Shoplifting isn't a new problem for retail businesses, and changing shopping trends add to this existing challenge. The results of a 2020 NRF survey show that losses from Organized Retail Crime (ORC) rose 22% from 2018 to 2019. The NRF also found that this number increased during and after the pandemic. In fact, it cost retailers an average of $719,548 per $1 billion sales in 2020. The retail industry is facing growing competition from online shopping and other forms of non-traditional commerce. To stay competitive, retailers need to rethink how they approach their customers to increase sales and reduce losses from theft.
Reducing the incidence of shoplifting requires the right technology and mindset.
The right mindset requires retailers to see shoplifting as a customer service issue. With this new perspective, you can prioritize prevention over protection and take an entirely new approach to prevent theft in your store.
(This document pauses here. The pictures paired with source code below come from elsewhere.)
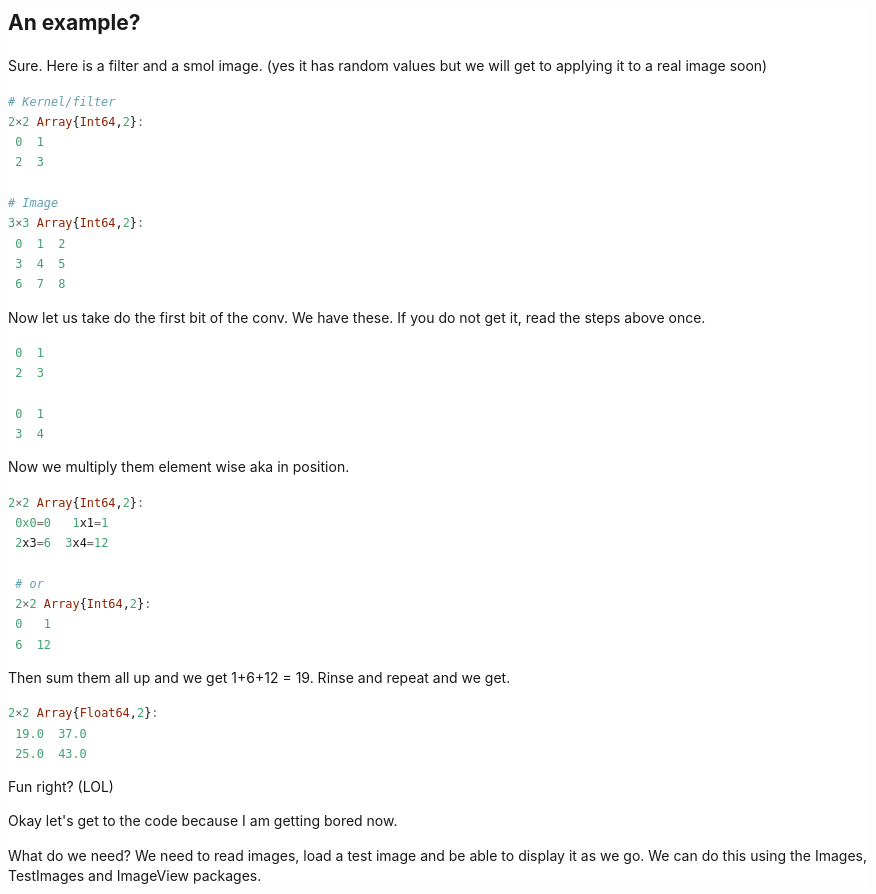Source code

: ## An example?

Sure. Here is a filter and a smol image. (yes it has random values but we will get to applying it to a real image soon)

``` julia
# Kernel/filter
2×2 Array{Int64,2}:
 0  1
 2  3

# Image
3×3 Array{Int64,2}:
 0  1  2
 3  4  5
 6  7  8
```

Now let us take do the first bit of the conv. We have these. If you do not get it, read the steps above once.

``` julia
 0  1
 2  3

 0  1
 3  4
 ```

Now we multiply them element wise aka in position.

```julia
2×2 Array{Int64,2}:
 0x0=0   1x1=1
 2x3=6  3x4=12
 
 # or
 2×2 Array{Int64,2}:
 0   1
 6  12
 ```
 Then sum them all up and we get 1+6+12 = 19.
Rinse and repeat and we get.

``` julia
2×2 Array{Float64,2}:
 19.0  37.0
 25.0  43.0
```
Fun right? (LOL)

Okay let's get to the code because I am getting bored now.

What do we need? We need to read images, load a test image and be able to display it as we go. We can do this using the Images, TestImages and ImageView packages.
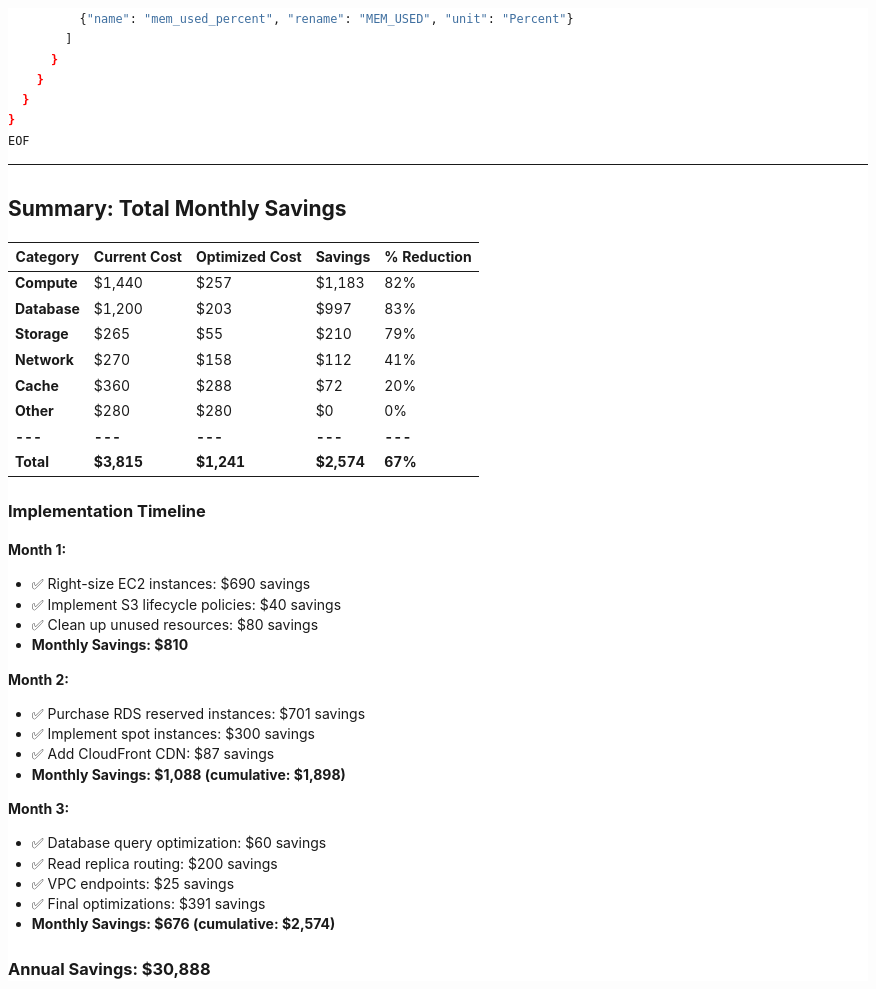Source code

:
```bash
          {"name": "mem_used_percent", "rename": "MEM_USED", "unit": "Percent"}
        ]
      }
    }
  }
}
EOF
```

---

## Summary: Total Monthly Savings

| Category | Current Cost | Optimized Cost | Savings | % Reduction |
|----------|-------------|----------------|---------|-------------|
| **Compute** | $1,440 | $257 | $1,183 | 82% |
| **Database** | $1,200 | $203 | $997 | 83% |
| **Storage** | $265 | $55 | $210 | 79% |
| **Network** | $270 | $158 | $112 | 41% |
| **Cache** | $360 | $288 | $72 | 20% |
| **Other** | $280 | $280 | $0 | 0% |
| **---** | **---** | **---** | **---** | **---** |
| **Total** | **$3,815** | **$1,241** | **$2,574** | **67%** |

### Implementation Timeline

**Month 1:**
- ✅ Right-size EC2 instances: $690 savings
- ✅ Implement S3 lifecycle policies: $40 savings
- ✅ Clean up unused resources: $80 savings
- **Monthly Savings: $810**

**Month 2:**
- ✅ Purchase RDS reserved instances: $701 savings
- ✅ Implement spot instances: $300 savings
- ✅ Add CloudFront CDN: $87 savings
- **Monthly Savings: $1,088 (cumulative: $1,898)**

**Month 3:**
- ✅ Database query optimization: $60 savings
- ✅ Read replica routing: $200 savings
- ✅ VPC endpoints: $25 savings
- ✅ Final optimizations: $391 savings
- **Monthly Savings: $676 (cumulative: $2,574)**

### Annual Savings: **$30,888**
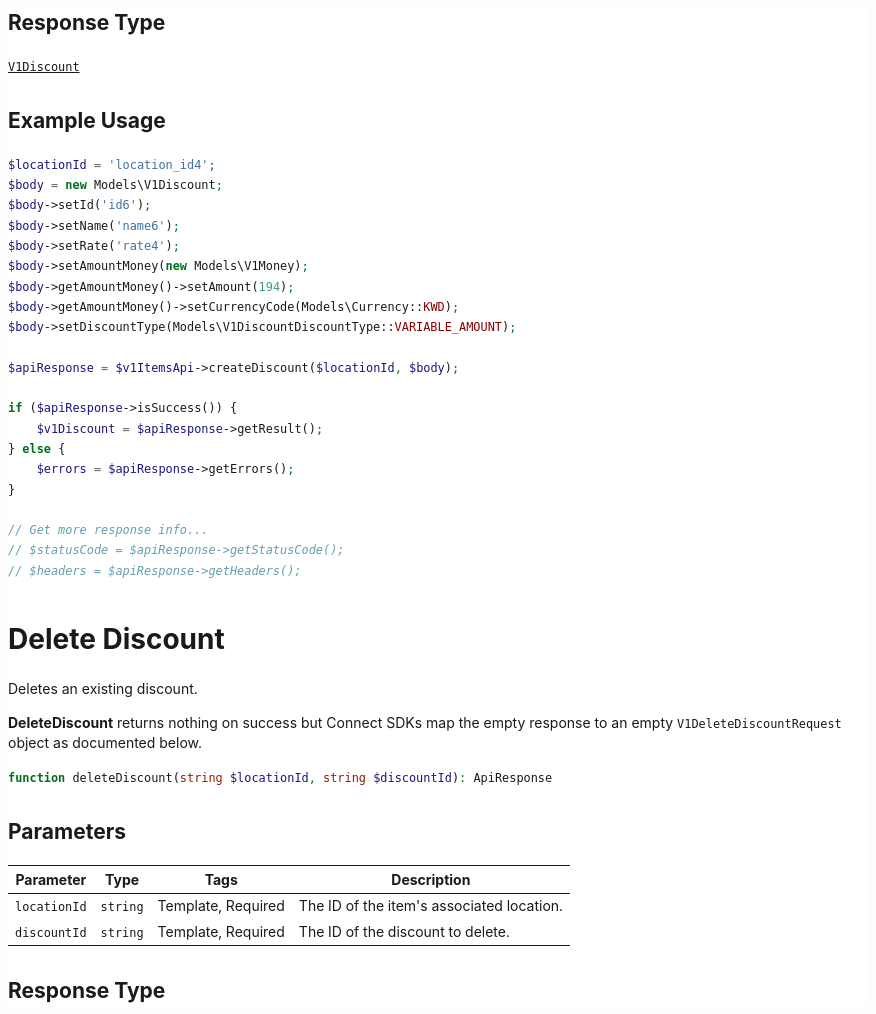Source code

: ## Response Type

[`V1Discount`](/doc/models/v1-discount.md)

## Example Usage

```php
$locationId = 'location_id4';
$body = new Models\V1Discount;
$body->setId('id6');
$body->setName('name6');
$body->setRate('rate4');
$body->setAmountMoney(new Models\V1Money);
$body->getAmountMoney()->setAmount(194);
$body->getAmountMoney()->setCurrencyCode(Models\Currency::KWD);
$body->setDiscountType(Models\V1DiscountDiscountType::VARIABLE_AMOUNT);

$apiResponse = $v1ItemsApi->createDiscount($locationId, $body);

if ($apiResponse->isSuccess()) {
    $v1Discount = $apiResponse->getResult();
} else {
    $errors = $apiResponse->getErrors();
}

// Get more response info...
// $statusCode = $apiResponse->getStatusCode();
// $headers = $apiResponse->getHeaders();
```


# Delete Discount

Deletes an existing discount.

__DeleteDiscount__ returns nothing on success but Connect SDKs
map the empty response to an empty `V1DeleteDiscountRequest` object
as documented below.

```php
function deleteDiscount(string $locationId, string $discountId): ApiResponse
```

## Parameters

| Parameter | Type | Tags | Description |
|  --- | --- | --- | --- |
| `locationId` | `string` | Template, Required | The ID of the item's associated location. |
| `discountId` | `string` | Template, Required | The ID of the discount to delete. |

## Response Type
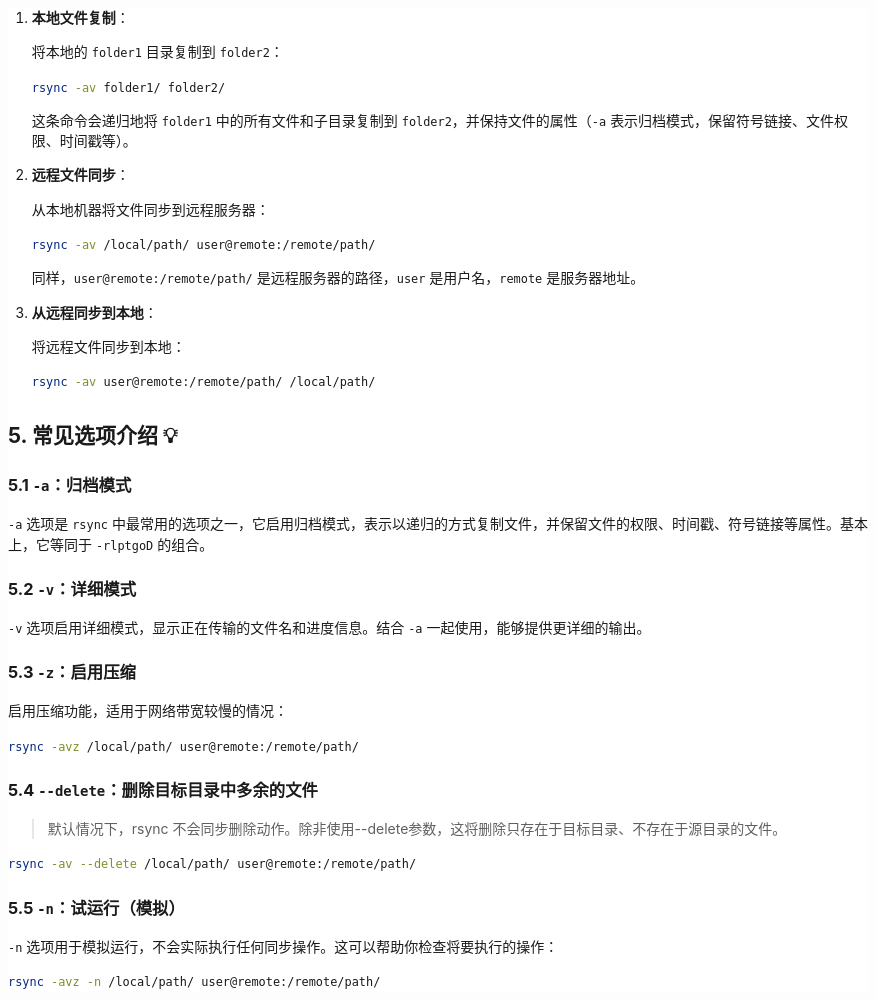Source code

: 1. **本地文件复制**：

   将本地的 `folder1` 目录复制到 `folder2`：

   ```bash
   rsync -av folder1/ folder2/
   ```

   这条命令会递归地将 `folder1` 中的所有文件和子目录复制到 `folder2`，并保持文件的属性（`-a` 表示归档模式，保留符号链接、文件权限、时间戳等）。

2. **远程文件同步**：

   从本地机器将文件同步到远程服务器：

   ```bash
   rsync -av /local/path/ user@remote:/remote/path/
   ```

   同样，`user@remote:/remote/path/` 是远程服务器的路径，`user` 是用户名，`remote` 是服务器地址。

3. **从远程同步到本地**：

   将远程文件同步到本地：

   ```bash
   rsync -av user@remote:/remote/path/ /local/path/
   ```

## 5. 常见选项介绍 💡

### 5.1 `-a`：归档模式

`-a` 选项是 `rsync` 中最常用的选项之一，它启用归档模式，表示以递归的方式复制文件，并保留文件的权限、时间戳、符号链接等属性。基本上，它等同于 `-rlptgoD` 的组合。

### 5.2 `-v`：详细模式

`-v` 选项启用详细模式，显示正在传输的文件名和进度信息。结合 `-a` 一起使用，能够提供更详细的输出。

### 5.3 `-z`：启用压缩

启用压缩功能，适用于网络带宽较慢的情况：

```bash
rsync -avz /local/path/ user@remote:/remote/path/
```

### 5.4 `--delete`：删除目标目录中多余的文件

> 默认情况下，rsync 不会同步删除动作。除非使用--delete参数，这将删除只存在于目标目录、不存在于源目录的文件。

```bash
rsync -av --delete /local/path/ user@remote:/remote/path/
```

### 5.5 `-n`：试运行（模拟）

`-n` 选项用于模拟运行，不会实际执行任何同步操作。这可以帮助你检查将要执行的操作：

```bash
rsync -avz -n /local/path/ user@remote:/remote/path/
```

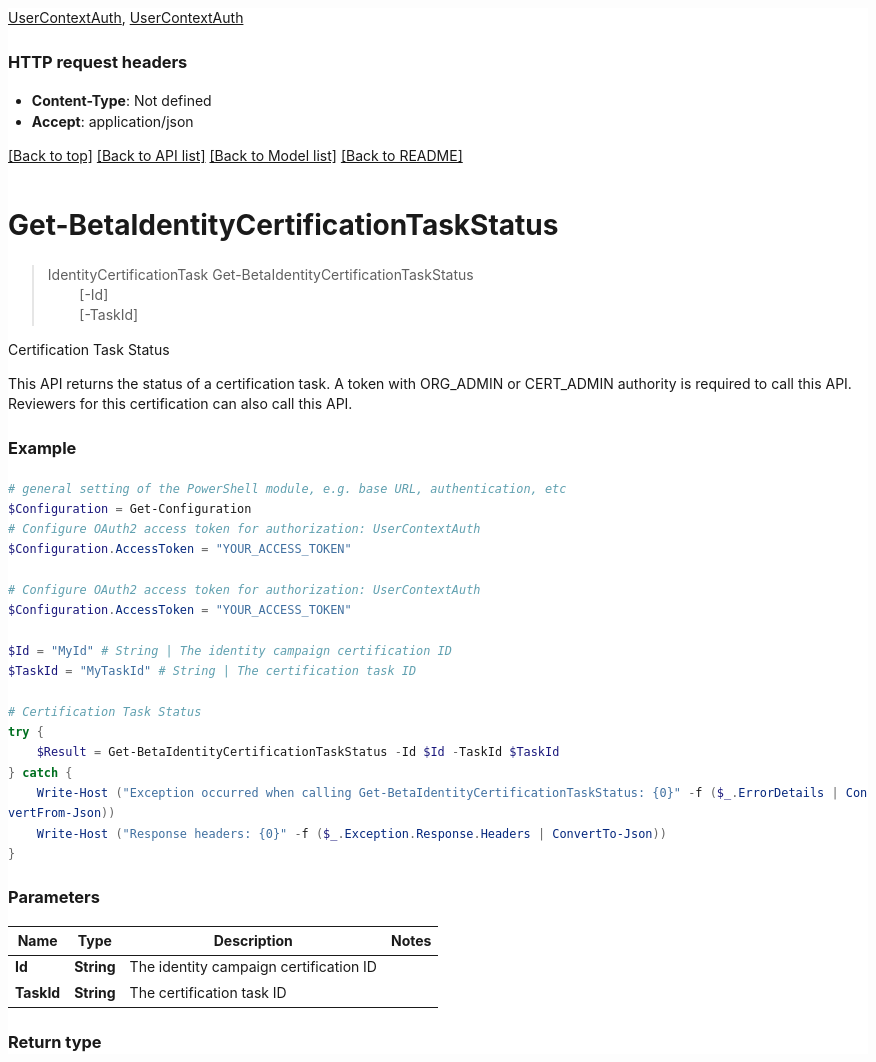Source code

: [UserContextAuth](../README.md#UserContextAuth), [UserContextAuth](../README.md#UserContextAuth)

### HTTP request headers

 - **Content-Type**: Not defined
 - **Accept**: application/json

[[Back to top]](#) [[Back to API list]](../README.md#documentation-for-api-endpoints) [[Back to Model list]](../README.md#documentation-for-models) [[Back to README]](../README.md)

<a name="Get-BetaIdentityCertificationTaskStatus"></a>
# **Get-BetaIdentityCertificationTaskStatus**
> IdentityCertificationTask Get-BetaIdentityCertificationTaskStatus<br>
> &nbsp;&nbsp;&nbsp;&nbsp;&nbsp;&nbsp;&nbsp;&nbsp;[-Id] <String><br>
> &nbsp;&nbsp;&nbsp;&nbsp;&nbsp;&nbsp;&nbsp;&nbsp;[-TaskId] <String><br>

Certification Task Status

This API returns the status of a certification task. A token with ORG_ADMIN or CERT_ADMIN authority is required to call this API. Reviewers for this certification can also call this API.

### Example
```powershell
# general setting of the PowerShell module, e.g. base URL, authentication, etc
$Configuration = Get-Configuration
# Configure OAuth2 access token for authorization: UserContextAuth
$Configuration.AccessToken = "YOUR_ACCESS_TOKEN"

# Configure OAuth2 access token for authorization: UserContextAuth
$Configuration.AccessToken = "YOUR_ACCESS_TOKEN"

$Id = "MyId" # String | The identity campaign certification ID
$TaskId = "MyTaskId" # String | The certification task ID

# Certification Task Status
try {
    $Result = Get-BetaIdentityCertificationTaskStatus -Id $Id -TaskId $TaskId
} catch {
    Write-Host ("Exception occurred when calling Get-BetaIdentityCertificationTaskStatus: {0}" -f ($_.ErrorDetails | ConvertFrom-Json))
    Write-Host ("Response headers: {0}" -f ($_.Exception.Response.Headers | ConvertTo-Json))
}
```

### Parameters

Name | Type | Description  | Notes
------------- | ------------- | ------------- | -------------
 **Id** | **String**| The identity campaign certification ID | 
 **TaskId** | **String**| The certification task ID | 

### Return type

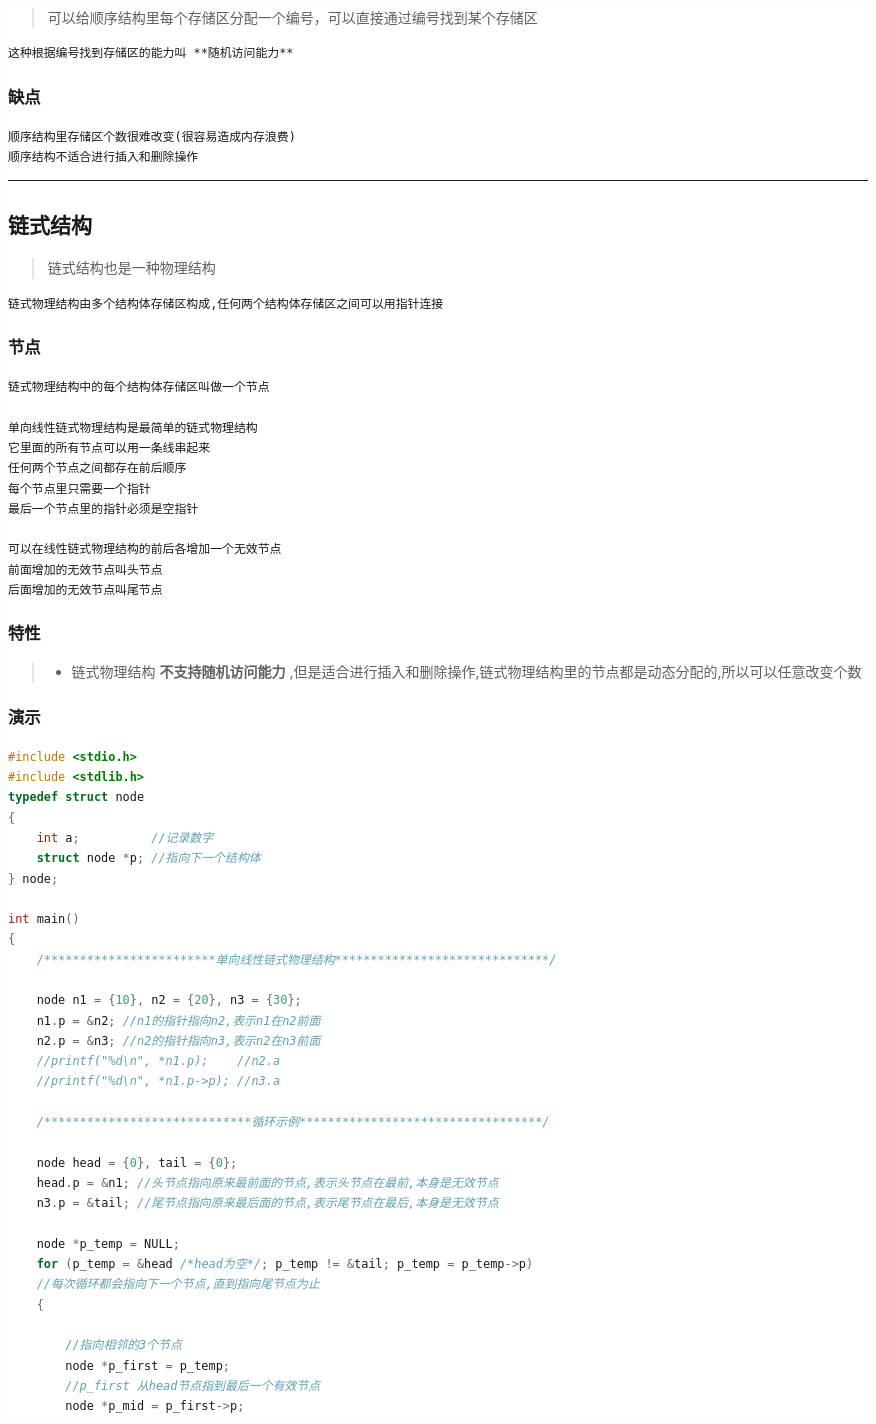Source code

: > 可以给顺序结构里每个存储区分配一个编号，可以直接通过编号找到某个存储区

`这种根据编号找到存储区的能力叫 **随机访问能力**`

### 缺点
    顺序结构里存储区个数很难改变(很容易造成内存浪费)
    顺序结构不适合进行插入和删除操作
---
## 链式结构
> 链式结构也是一种物理结构

    链式物理结构由多个结构体存储区构成,任何两个结构体存储区之间可以用指针连接
### 节点
    链式物理结构中的每个结构体存储区叫做一个节点
    
    单向线性链式物理结构是最简单的链式物理结构
    它里面的所有节点可以用一条线串起来
    任何两个节点之间都存在前后顺序
    每个节点里只需要一个指针
    最后一个节点里的指针必须是空指针
    
    可以在线性链式物理结构的前后各增加一个无效节点
    前面增加的无效节点叫头节点
    后面增加的无效节点叫尾节点
### 特性
>- 链式物理结构 **不支持随机访问能力** ,但是适合进行插入和删除操作,链式物理结构里的节点都是动态分配的,所以可以任意改变个数

### 演示

```c
#include <stdio.h>
#include <stdlib.h>
typedef struct node
{
    int a;          //记录数字
    struct node *p; //指向下一个结构体
} node;

int main()
{
    /************************单向线性链式物理结构******************************/

    node n1 = {10}, n2 = {20}, n3 = {30};
    n1.p = &n2; //n1的指针指向n2,表示n1在n2前面
    n2.p = &n3; //n2的指针指向n3,表示n2在n3前面
    //printf("%d\n", *n1.p);    //n2.a
    //printf("%d\n", *n1.p->p); //n3.a

    /*****************************循环示例**********************************/

    node head = {0}, tail = {0};
    head.p = &n1; //头节点指向原来最前面的节点,表示头节点在最前,本身是无效节点
    n3.p = &tail; //尾节点指向原来最后面的节点,表示尾节点在最后,本身是无效节点

    node *p_temp = NULL;
    for (p_temp = &head /*head为空*/; p_temp != &tail; p_temp = p_temp->p)
    //每次循环都会指向下一个节点,直到指向尾节点为止
    {

        //指向相邻的3个节点
        node *p_first = p_temp;
        //p_first 从head节点指到最后一个有效节点
        node *p_mid = p_first->p;
```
By replacing cumbersome lock-and-key solutions with in-aisle retail hardware, the customer experience completely transforms.
With the right technology, loss prevention becomes self-serve for customers—with that shift comes greater efficiency and a better customer experience.
Retailers looking for a competitive edge in today's market need to invest in technology that provides better customer experiences.
Helping retailers invest in technology that provides better loss prevention, Signifi's hardware and integrated software enable our customers to market, sell, and track retail transactions in-store.
If you think about how people shop in retail stores, it's not hard to understand why loss prevention requires transformation. We see loss prevention as an opportunity— and retailers should focus on capitalizing on that opportunity with the right technology and mindset. Loss prevention can be transformed into a self-serve customer experience that provides convenience and protection for both customers and retailers.